Still, the Super Value chief said that, with supermarket prices and mark-ups based on costs, any increases in the latter - whether induced by greater freight-related fees or other factors - would drive the former up.

“In this economy, no one can absorb everything; everybody is at their limit,” Mr Roberts said.

He told Tribune Business, though, that as of Friday afternoon Super Value had received no formal notification of the price increases from Tropical Shipping. This was despite several companies forwarding to this newspaper

as early as Wednesday the ‘round robin’ e-mail sent to all its shipping clients, informing them of the price increases to take effect from February 3, 2013.

“I thought they had settled things in the port some time ago,” Mr Roberts told Tribune Business of the landing charges and various other fees. “I didn’t know they would have to increase them. No one was expecting a further increase. I always thought the landing charges were set by the dock, not the shipping company.”

Tropical Shipping and the Arawak Port Development Company (APD), operator of the Nassau Container Port, have each pointed the ‘finger of blame’ for the former’s increase at each other.

The company has blamed the Port and its fees, while APD has hit back by saying Tropical is using it as ‘a scapegoat’ for its decision to try and recover money lost when it heavily discounted rates at the recession’s peak. And APD also suggested the fee rises might have something to do with Tropical’s decision to run its own terminal operations, rather than use the Port’s services.

Tropical Shipping said landing charges for its TEU containers would rise 30 per cent, from $655.98 to $855.98, while charges on its 40-foot containers would rise 43 per cent from $923.23 to $1,323.23.

The company also announced that containers larger than 40 feet would see a landing charge increase of 48 per cent, from $1,109.48 to $1,640.48, while the $64.14 charge per pallet would increase to $84.14, a 31 per cent hike.

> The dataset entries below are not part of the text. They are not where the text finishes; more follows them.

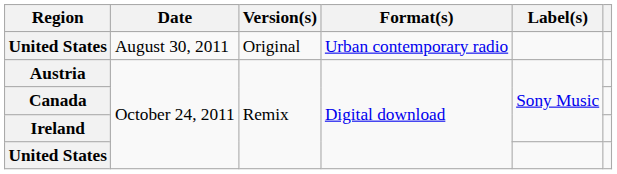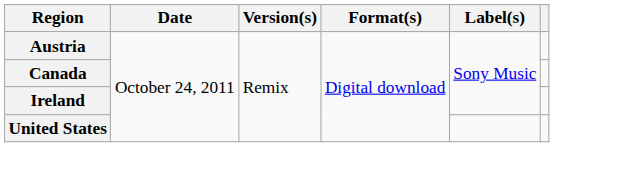- row: United States | August 30, 2011 | Original | Urban contemporary radio
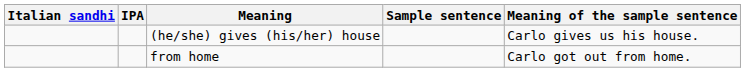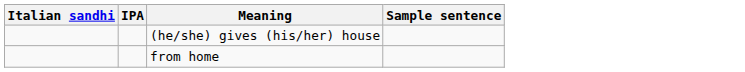- column: Meaning of the sample sentence | Carlo gives us his house. | Carlo got out from home.
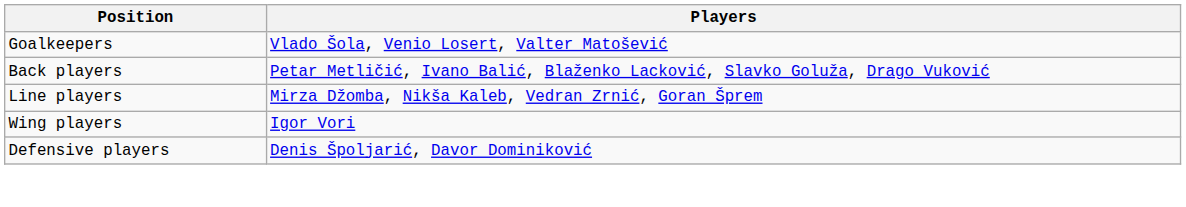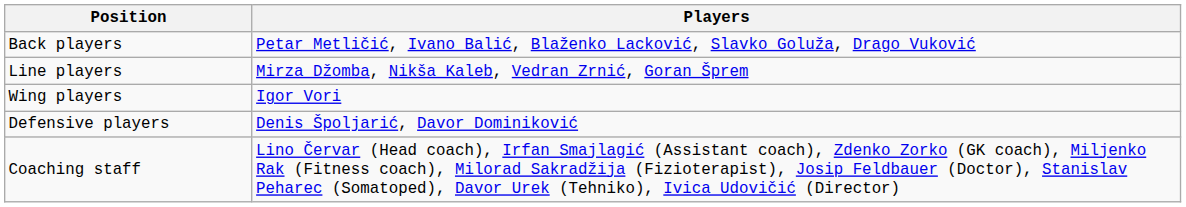- row: Goalkeepers | Vlado Šola, Venio Losert, Valter Matošević
+ row: Coaching staff | Lino Červar (Head coach), Irfan Smajlagić (Assistant coach), Zdenko Zorko (GK coach), Miljenko Rak (Fitness coach), Milorad Sakradžija (Fizioterapist), Josip Feldbauer (Doctor), Stanislav Peharec (Somatoped), Davor Urek (Tehniko), Ivica Udovičić (Director)
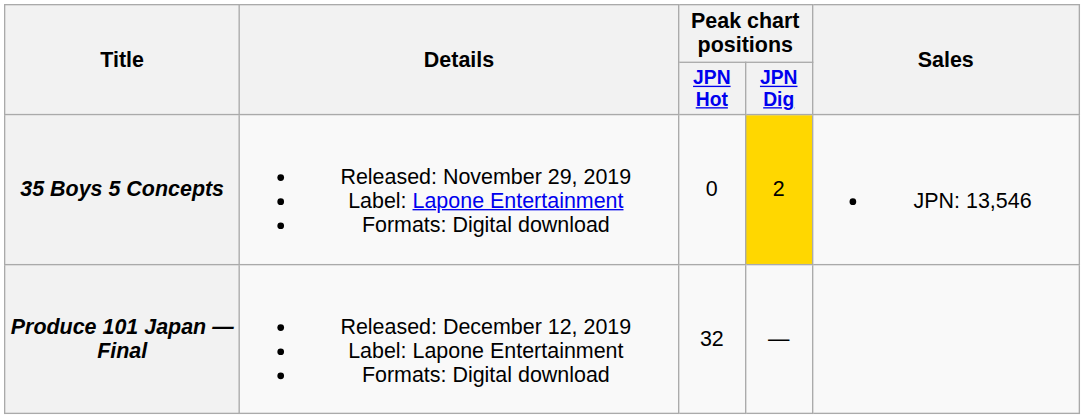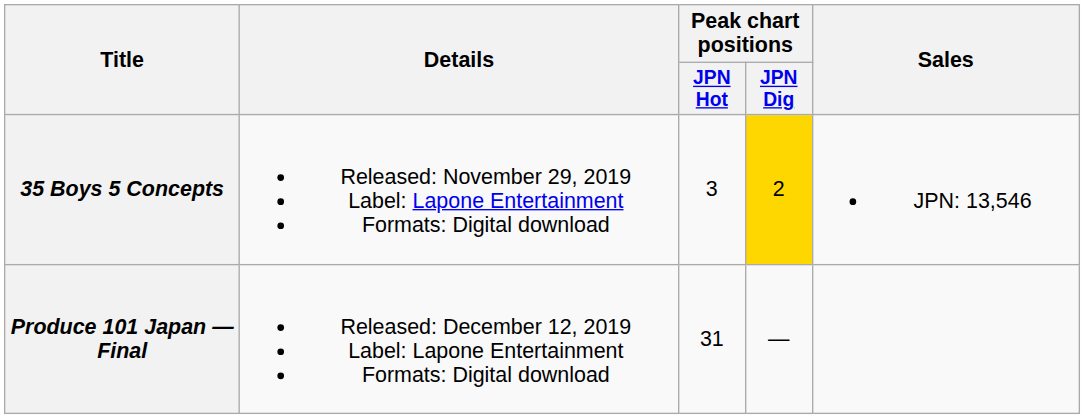35 Boys 5 Concepts | Peak chart positions / JPN Hot: 0 -> 3
Produce 101 Japan — Final | Peak chart positions / JPN Hot: 32 -> 31
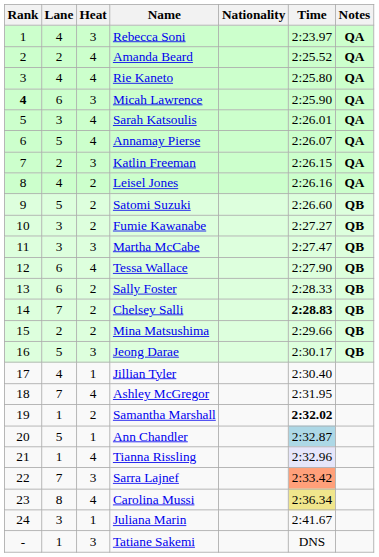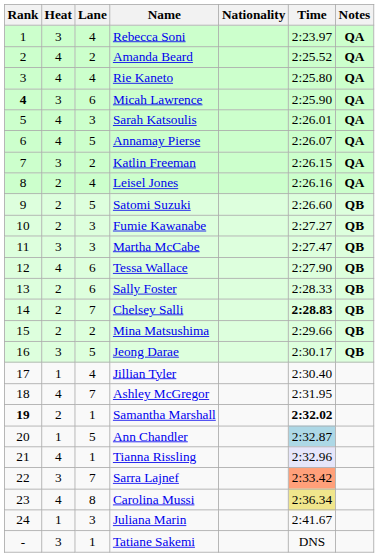columns swapped: Heat <-> Lane
Samantha Marshall | Rank: normal -> bold
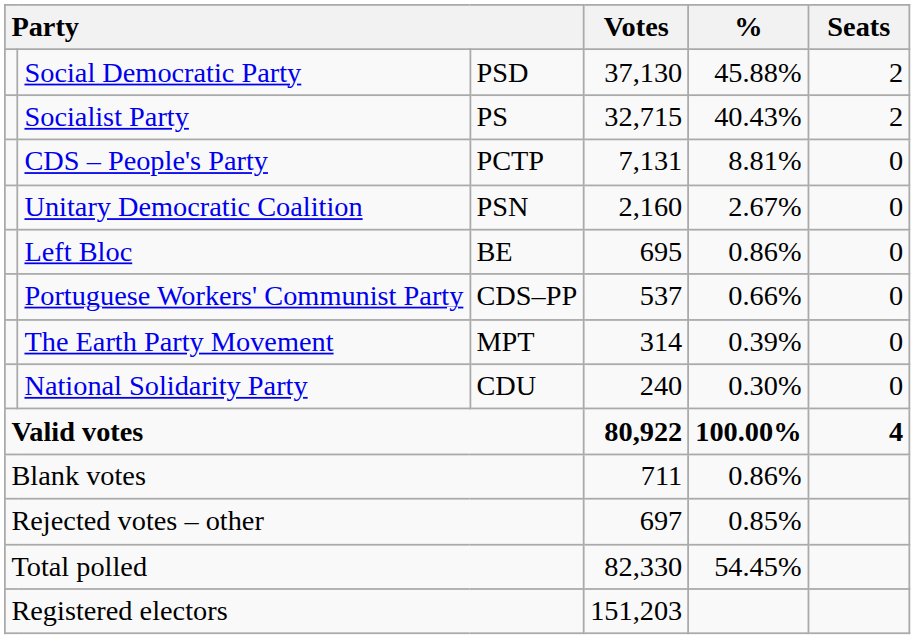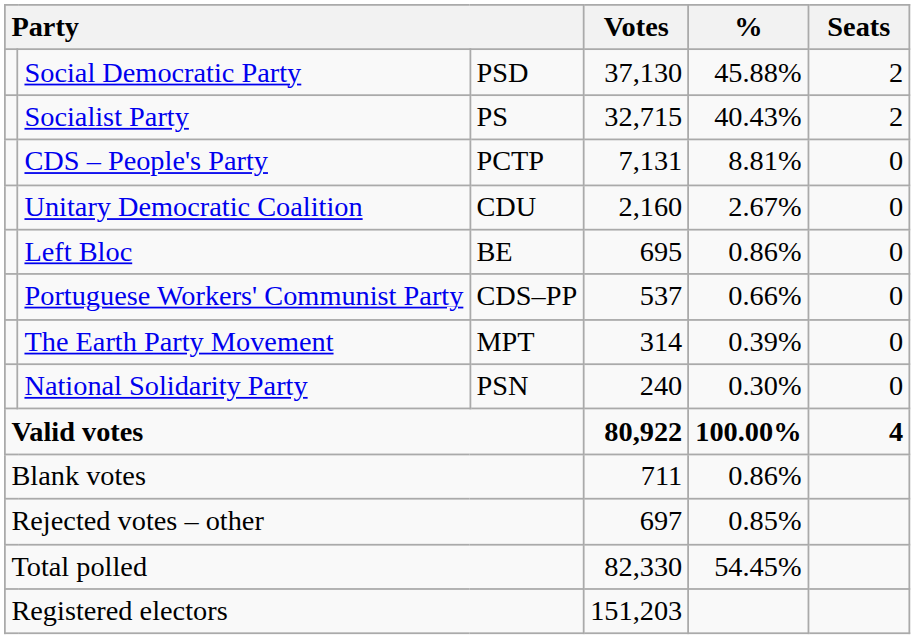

But Michael Maura, APD’s chief executive, said: “The current port charges are in-line with port charges in other ports of similar size in the Caribbean. At the time we developed the port tariff rates, we compared our rates for services provided exclusively by the Nassau Container Port with the ports of Barbados, Grand Cayman and St Marten.”

To illustrate the point, Mr Maura compared the TEU (20-foot equipment unit) container landing charges of the Nassau Container Port and those countries. The charge for landing a TEU container at Arawak Cay is $379, compared to $294.17 in St Maarten (with no customs requirement), $377.13 in Grand Cayman and $422.40 in Barbados.